*Task description*: From the first line below to the last, reproduce the material exactly and leave out the images.

*Information*:
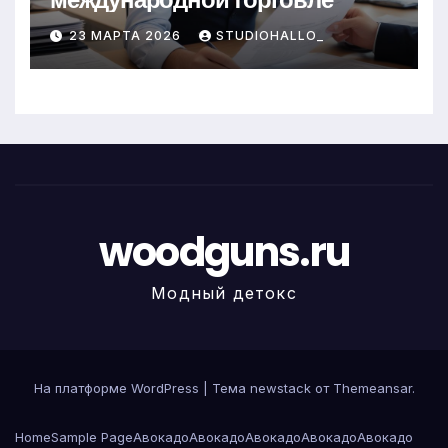
23 МАРТА 2026
STUDIOHALLO_
woodguns.ru
Модный детокс
На платформе WordPress
|
Тема newstack от
Themeansar
.
Home
Sample Page
Авокадо
Авокадо
Авокадо
Авокадо
Авокадо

*Completed task*:
23 МАРТА 2026
STUDIOHALLO_
woodguns.ru
Модный детокс
На платформе WordPress
|
Тема newstack от
Themeansar
.
Home
Sample Page
Авокадо
Авокадо
Авокадо
Авокадо
Авокадо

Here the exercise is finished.